## [Exercise description]
Copy out the entries below exactly as they stand, but only from the line containing "讲，说相声，打快板，表演舞蹈，主持节目。我参加爸爸" through the line containing "获。未来的四年里，由各位老师的倾情传授，我们一定会".
Records provided: Begin
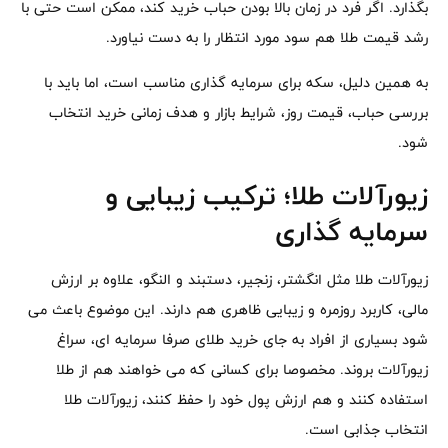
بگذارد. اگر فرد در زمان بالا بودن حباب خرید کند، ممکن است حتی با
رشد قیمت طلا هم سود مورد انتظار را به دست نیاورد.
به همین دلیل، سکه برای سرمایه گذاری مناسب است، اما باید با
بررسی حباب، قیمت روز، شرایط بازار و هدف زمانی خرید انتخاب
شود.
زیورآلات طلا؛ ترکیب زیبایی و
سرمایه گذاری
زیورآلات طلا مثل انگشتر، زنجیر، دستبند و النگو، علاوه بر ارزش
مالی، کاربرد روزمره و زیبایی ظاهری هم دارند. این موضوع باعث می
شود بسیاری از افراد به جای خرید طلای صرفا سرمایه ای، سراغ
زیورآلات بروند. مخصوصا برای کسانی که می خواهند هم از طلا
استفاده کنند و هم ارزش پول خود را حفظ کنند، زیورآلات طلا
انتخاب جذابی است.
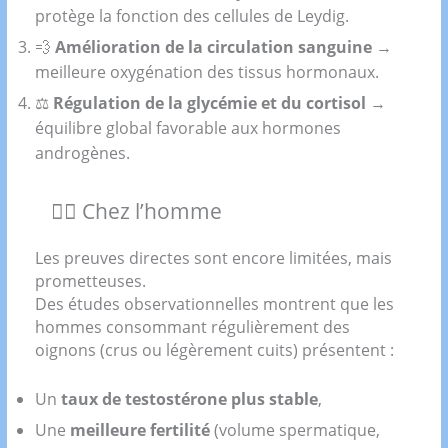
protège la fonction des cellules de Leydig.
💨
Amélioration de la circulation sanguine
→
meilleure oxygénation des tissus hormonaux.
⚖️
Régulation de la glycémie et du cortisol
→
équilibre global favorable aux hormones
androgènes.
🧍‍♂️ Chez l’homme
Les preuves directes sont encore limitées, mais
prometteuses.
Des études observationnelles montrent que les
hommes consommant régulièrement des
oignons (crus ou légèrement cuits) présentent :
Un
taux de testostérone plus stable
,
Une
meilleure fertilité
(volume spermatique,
Records provided: End
Records provided: Begin
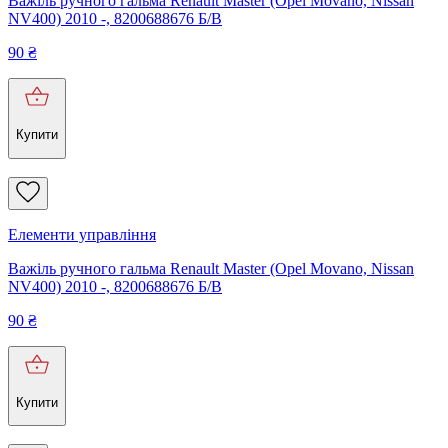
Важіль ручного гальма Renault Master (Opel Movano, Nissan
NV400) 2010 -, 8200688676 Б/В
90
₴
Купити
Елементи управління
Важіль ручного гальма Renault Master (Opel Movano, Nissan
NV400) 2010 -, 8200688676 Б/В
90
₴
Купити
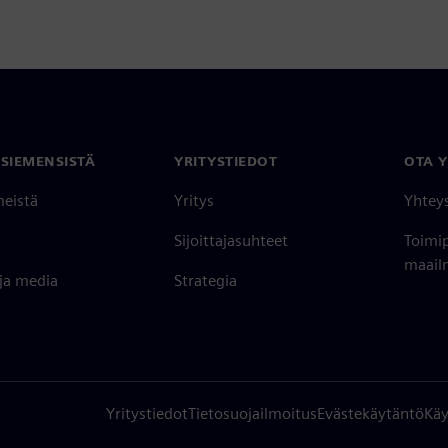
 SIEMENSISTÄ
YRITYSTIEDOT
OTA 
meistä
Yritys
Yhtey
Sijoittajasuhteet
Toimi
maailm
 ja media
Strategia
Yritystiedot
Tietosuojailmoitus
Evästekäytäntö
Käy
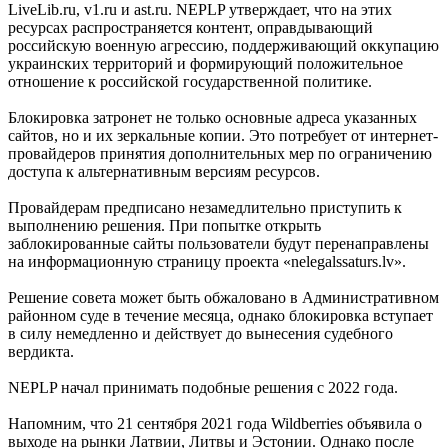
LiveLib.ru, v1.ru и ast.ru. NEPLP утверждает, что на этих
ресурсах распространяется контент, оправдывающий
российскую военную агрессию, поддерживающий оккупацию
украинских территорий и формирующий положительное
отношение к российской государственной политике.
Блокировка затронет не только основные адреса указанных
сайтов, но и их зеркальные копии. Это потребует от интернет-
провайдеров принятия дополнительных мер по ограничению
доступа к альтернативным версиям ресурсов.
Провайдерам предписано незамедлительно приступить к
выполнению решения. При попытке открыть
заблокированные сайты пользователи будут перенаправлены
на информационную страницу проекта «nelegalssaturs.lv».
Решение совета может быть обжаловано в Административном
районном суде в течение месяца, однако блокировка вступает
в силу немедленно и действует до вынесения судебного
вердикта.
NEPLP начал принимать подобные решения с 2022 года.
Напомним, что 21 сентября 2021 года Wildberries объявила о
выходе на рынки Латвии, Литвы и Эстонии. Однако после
Records provided: End
Records provided: Begin
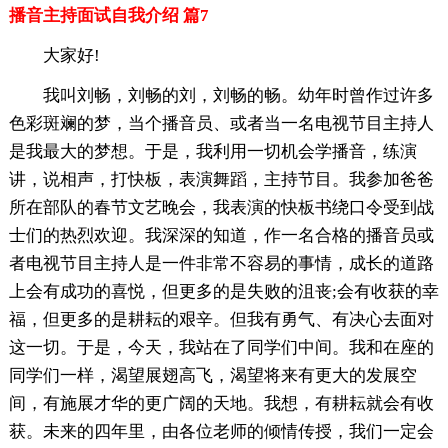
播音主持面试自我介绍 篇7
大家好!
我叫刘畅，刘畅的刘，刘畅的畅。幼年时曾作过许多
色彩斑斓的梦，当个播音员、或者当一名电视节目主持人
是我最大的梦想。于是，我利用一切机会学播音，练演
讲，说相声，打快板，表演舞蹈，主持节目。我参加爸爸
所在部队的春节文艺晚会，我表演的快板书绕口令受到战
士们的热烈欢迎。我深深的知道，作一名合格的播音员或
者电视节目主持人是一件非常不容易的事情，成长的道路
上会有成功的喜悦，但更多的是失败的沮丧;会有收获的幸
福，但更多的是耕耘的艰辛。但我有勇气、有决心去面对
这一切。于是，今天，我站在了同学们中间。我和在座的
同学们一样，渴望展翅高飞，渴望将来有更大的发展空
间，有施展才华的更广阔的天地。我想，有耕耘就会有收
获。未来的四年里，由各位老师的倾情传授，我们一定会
Records provided: End
## [Answer area]
讲，说相声，打快板，表演舞蹈，主持节目。我参加爸爸
所在部队的春节文艺晚会，我表演的快板书绕口令受到战
士们的热烈欢迎。我深深的知道，作一名合格的播音员或
者电视节目主持人是一件非常不容易的事情，成长的道路
上会有成功的喜悦，但更多的是失败的沮丧;会有收获的幸
福，但更多的是耕耘的艰辛。但我有勇气、有决心去面对
这一切。于是，今天，我站在了同学们中间。我和在座的
同学们一样，渴望展翅高飞，渴望将来有更大的发展空
间，有施展才华的更广阔的天地。我想，有耕耘就会有收
获。未来的四年里，由各位老师的倾情传授，我们一定会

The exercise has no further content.